→ Work instructions
Return the entries below without any change, from the first line through the line containing "text_box Decantación. Se", and include that line.

## BEGIN Stored data

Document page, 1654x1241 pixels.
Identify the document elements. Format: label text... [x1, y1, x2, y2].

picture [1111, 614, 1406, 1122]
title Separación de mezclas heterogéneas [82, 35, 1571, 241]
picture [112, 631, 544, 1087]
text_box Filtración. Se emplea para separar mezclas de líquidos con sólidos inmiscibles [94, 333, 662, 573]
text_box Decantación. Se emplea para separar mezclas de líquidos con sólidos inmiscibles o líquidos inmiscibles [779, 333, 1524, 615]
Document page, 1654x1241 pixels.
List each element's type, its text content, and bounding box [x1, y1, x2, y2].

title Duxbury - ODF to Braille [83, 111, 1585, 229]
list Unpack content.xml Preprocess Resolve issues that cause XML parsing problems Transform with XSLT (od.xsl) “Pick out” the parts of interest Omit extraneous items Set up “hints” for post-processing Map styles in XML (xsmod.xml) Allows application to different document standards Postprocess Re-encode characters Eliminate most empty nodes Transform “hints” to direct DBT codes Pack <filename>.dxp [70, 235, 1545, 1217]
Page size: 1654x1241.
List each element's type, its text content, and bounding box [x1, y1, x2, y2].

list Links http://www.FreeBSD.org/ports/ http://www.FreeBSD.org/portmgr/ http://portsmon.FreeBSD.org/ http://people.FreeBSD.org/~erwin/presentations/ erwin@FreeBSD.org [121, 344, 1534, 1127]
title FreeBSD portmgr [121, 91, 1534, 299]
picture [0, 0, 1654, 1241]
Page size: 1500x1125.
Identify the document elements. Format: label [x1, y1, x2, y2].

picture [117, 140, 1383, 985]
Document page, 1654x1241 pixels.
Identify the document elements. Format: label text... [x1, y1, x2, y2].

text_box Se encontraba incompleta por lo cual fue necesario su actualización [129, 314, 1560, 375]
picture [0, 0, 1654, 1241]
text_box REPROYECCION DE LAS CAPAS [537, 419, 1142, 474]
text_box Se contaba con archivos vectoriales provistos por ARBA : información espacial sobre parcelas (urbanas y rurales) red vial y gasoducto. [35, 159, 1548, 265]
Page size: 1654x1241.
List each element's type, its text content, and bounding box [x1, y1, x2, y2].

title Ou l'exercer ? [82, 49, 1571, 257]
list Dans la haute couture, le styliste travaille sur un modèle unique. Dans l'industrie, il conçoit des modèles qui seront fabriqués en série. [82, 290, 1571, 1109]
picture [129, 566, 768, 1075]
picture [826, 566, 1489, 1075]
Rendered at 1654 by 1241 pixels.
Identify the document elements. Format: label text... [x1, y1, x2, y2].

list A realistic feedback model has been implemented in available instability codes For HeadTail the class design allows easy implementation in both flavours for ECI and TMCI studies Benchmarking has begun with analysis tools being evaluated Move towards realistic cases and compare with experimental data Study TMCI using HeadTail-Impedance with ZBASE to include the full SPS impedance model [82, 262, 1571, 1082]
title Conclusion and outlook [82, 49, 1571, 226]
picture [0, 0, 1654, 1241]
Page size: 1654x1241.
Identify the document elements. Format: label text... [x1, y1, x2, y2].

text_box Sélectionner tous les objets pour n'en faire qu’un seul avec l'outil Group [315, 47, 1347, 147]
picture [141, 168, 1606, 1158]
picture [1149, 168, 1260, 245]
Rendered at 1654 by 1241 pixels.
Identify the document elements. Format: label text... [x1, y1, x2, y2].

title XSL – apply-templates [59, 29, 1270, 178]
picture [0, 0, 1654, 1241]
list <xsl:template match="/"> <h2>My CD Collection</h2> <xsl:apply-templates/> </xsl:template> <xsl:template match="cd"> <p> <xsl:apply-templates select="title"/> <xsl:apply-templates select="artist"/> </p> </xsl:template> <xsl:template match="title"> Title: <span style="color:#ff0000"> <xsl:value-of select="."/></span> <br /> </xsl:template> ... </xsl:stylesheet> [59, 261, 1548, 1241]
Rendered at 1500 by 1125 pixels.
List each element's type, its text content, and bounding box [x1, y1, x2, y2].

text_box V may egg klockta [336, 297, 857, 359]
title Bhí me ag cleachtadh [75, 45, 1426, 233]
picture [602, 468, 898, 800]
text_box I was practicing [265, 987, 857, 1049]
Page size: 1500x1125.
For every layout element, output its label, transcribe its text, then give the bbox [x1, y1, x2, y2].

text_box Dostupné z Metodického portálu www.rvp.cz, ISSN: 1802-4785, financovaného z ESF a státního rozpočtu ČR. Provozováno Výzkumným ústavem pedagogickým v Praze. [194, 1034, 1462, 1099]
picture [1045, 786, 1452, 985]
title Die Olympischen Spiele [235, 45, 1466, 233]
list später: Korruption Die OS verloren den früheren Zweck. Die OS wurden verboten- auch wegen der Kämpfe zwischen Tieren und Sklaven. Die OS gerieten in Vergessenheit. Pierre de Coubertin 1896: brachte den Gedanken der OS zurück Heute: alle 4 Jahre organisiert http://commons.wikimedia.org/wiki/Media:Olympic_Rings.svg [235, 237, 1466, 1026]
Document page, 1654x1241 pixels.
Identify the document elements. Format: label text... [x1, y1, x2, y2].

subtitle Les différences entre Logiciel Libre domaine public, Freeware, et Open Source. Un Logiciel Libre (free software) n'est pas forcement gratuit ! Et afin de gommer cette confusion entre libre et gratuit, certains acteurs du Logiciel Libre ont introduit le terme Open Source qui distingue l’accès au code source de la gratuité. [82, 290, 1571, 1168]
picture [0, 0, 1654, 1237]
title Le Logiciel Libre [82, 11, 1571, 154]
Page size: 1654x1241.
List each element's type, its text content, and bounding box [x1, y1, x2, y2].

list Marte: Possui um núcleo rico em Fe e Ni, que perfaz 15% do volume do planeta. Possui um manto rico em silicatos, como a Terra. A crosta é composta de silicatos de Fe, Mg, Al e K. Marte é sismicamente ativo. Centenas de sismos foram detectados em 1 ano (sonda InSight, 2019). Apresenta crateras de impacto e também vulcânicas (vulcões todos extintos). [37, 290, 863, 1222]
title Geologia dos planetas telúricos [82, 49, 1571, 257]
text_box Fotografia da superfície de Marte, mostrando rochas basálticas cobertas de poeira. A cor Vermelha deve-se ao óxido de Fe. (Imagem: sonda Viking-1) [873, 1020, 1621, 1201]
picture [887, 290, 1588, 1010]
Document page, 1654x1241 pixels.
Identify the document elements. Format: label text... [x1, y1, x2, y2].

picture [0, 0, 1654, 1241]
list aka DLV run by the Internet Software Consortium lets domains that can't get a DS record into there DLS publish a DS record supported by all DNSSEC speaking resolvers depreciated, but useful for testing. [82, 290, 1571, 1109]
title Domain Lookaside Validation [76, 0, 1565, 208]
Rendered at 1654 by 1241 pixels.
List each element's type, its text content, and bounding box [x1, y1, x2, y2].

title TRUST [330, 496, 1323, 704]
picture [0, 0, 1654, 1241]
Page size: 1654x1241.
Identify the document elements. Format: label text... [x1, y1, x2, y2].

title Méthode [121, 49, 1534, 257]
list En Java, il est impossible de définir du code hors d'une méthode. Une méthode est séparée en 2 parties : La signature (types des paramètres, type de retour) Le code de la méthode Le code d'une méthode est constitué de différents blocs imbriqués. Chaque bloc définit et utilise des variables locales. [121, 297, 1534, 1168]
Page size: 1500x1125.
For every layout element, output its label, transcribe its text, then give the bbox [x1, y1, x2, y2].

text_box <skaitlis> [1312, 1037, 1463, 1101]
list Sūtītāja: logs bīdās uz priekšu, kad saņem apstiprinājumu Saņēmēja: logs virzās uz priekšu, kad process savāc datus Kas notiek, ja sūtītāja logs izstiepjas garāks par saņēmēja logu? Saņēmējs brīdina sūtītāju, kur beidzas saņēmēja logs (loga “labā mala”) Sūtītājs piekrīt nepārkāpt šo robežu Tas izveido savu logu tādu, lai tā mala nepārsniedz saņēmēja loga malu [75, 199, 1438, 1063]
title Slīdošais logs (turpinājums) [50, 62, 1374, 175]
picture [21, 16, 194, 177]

## END Stored data

→ Exercise result
Document page, 1654x1241 pixels.
Identify the document elements. Format: label text... [x1, y1, x2, y2].

picture [1111, 614, 1406, 1122]
title Separación de mezclas heterogéneas [82, 35, 1571, 241]
picture [112, 631, 544, 1087]
text_box Filtración. Se emplea para separar mezclas de líquidos con sólidos inmiscibles [94, 333, 662, 573]
text_box Decantación. Se emplea para separar mezclas de líquidos con sólidos inmiscibles o líquidos inmiscibles [779, 333, 1524, 615]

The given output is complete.